Um clima de pavor tomou conta da turma, ao mesmo tempo em que a discussão entre aluno e professora se encaminhava para um tom mais combativo. Os demais alunos, discretamente, levantavam suas cabeças e olhavam de soslaio para os interlocutores. Thamires estava assustada com o tom do discurso de Adamastor, observando a agressividade que começava a tomar conta do seu aluno.

Adamastor seguiu, já completamente fora de controle, com o dedo em riste:

“Deus quer mudar esse País. Deus quer te exaltar na presença de todos os povos e nações. Vocês saberão que a cloroquina não presta e que o tal vírus é como o vampiro, não resistirá ao confronto com o alho sagrado.”

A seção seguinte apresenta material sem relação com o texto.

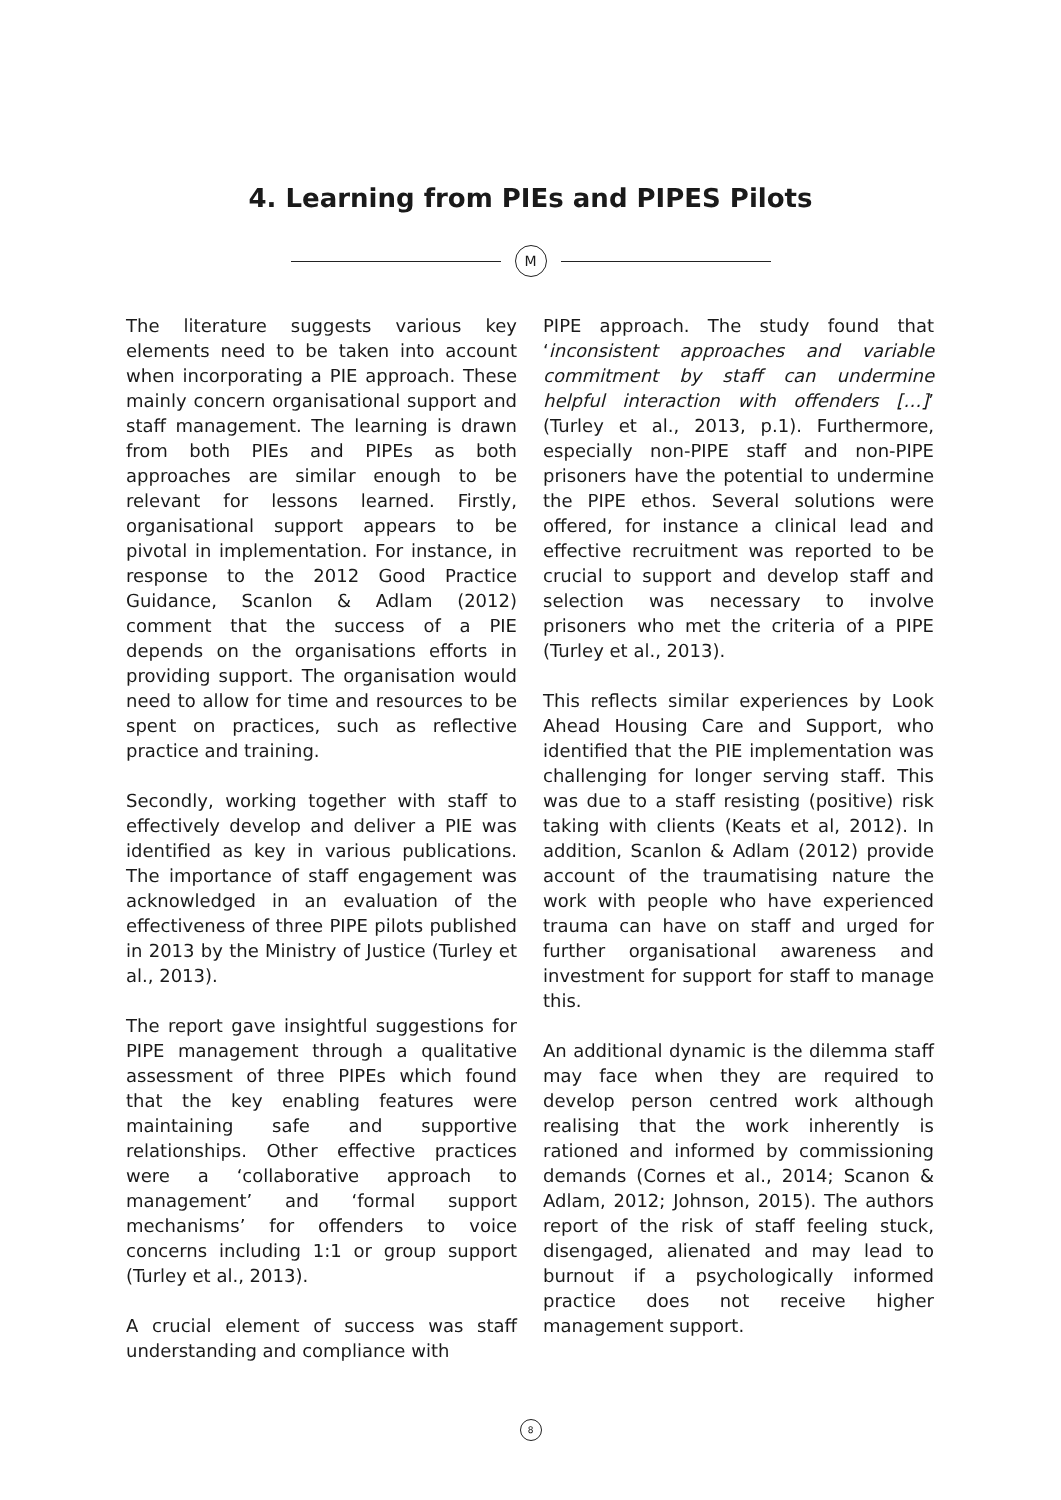4. Learning from PIEs and PIPES Pilots
M
The literature suggests various key elements need to be taken into account when incorporating a PIE approach. These mainly concern organisational support and staff management. The learning is drawn from both PIEs and PIPEs as both approaches are similar enough to be relevant for lessons learned. Firstly, organisational support appears to be pivotal in implementation. For instance, in response to the 2012 Good Practice Guidance, Scanlon & Adlam (2012) comment that the success of a PIE depends on the organisations efforts in providing support. The organisation would need to allow for time and resources to be spent on practices, such as reflective practice and training.
Secondly, working together with staff to effectively develop and deliver a PIE was identified as key in various publications. The importance of staff engagement was acknowledged in an evaluation of the effectiveness of three PIPE pilots published in 2013 by the Ministry of Justice (Turley et al., 2013).
The report gave insightful suggestions for PIPE management through a qualitative assessment of three PIPEs which found that the key enabling features were maintaining safe and supportive relationships. Other effective practices were a ‘collaborative approach to management’ and ‘formal support mechanisms’ for offenders to voice concerns including 1:1 or group support (Turley et al., 2013).
A crucial element of success was staff understanding and compliance with
PIPE approach. The study found that ‘inconsistent approaches and variable commitment by staff can undermine helpful interaction with offenders […]’ (Turley et al., 2013, p.1). Furthermore, especially non-PIPE staff and non-PIPE prisoners have the potential to undermine the PIPE ethos. Several solutions were offered, for instance a clinical lead and effective recruitment was reported to be crucial to support and develop staff and selection was necessary to involve prisoners who met the criteria of a PIPE (Turley et al., 2013).
This reflects similar experiences by Look Ahead Housing Care and Support, who identified that the PIE implementation was challenging for longer serving staff. This was due to a staff resisting (positive) risk taking with clients (Keats et al, 2012). In addition, Scanlon & Adlam (2012) provide account of the traumatising nature the work with people who have experienced trauma can have on staff and urged for further organisational awareness and investment for support for staff to manage this.
An additional dynamic is the dilemma staff may face when they are required to develop person centred work although realising that the work inherently is rationed and informed by commissioning demands (Cornes et al., 2014; Scanon & Adlam, 2012; Johnson, 2015). The authors report of the risk of staff feeling stuck, disengaged, alienated and may lead to burnout if a psychologically informed practice does not receive higher management support.
8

Neste contexto, a turma inteira já não entendia mais nada, e todos só queriam que o tempo passasse e que aquele encontro terminasse logo. Ao contrário, cada segundo se tornou uma eternidade e aquela aula começava a ganhar ares de um culto religioso. Ao longo do seu eterno discurso, Adamastor trouxe temas importantes como política e religião, ambos como se siameses fossem. Não apenas isso, buscou de todas as maneiras, comprovar aquilo que reis absolutistas defendiam no passado: Deus estava entre nós, encarnado na pessoa do chefe supremo da nação!

_ “Deus acima de tudo”, bradava Adamastor!

Enfim, a aula se encaminhava para o final com toda a já conhecida agitação dos jovens quando o tempo começava a se esgotar. O calor tomara conta de todos, principalmente do aluno que discursara agressivamente ao longo de mais da metade do encontro. Ao tirar sua jaqueta preta em tom desbotado, Adasmastor apresentava como vestimenta uma camiseta preta com a cara do presidente estampada com os dizeres: #fechadocombolsonaro.

Então, a turma toda entendeu o enredo, os estudantes balançaram as suas cabeças e foram embora, na esperança de dias melhores.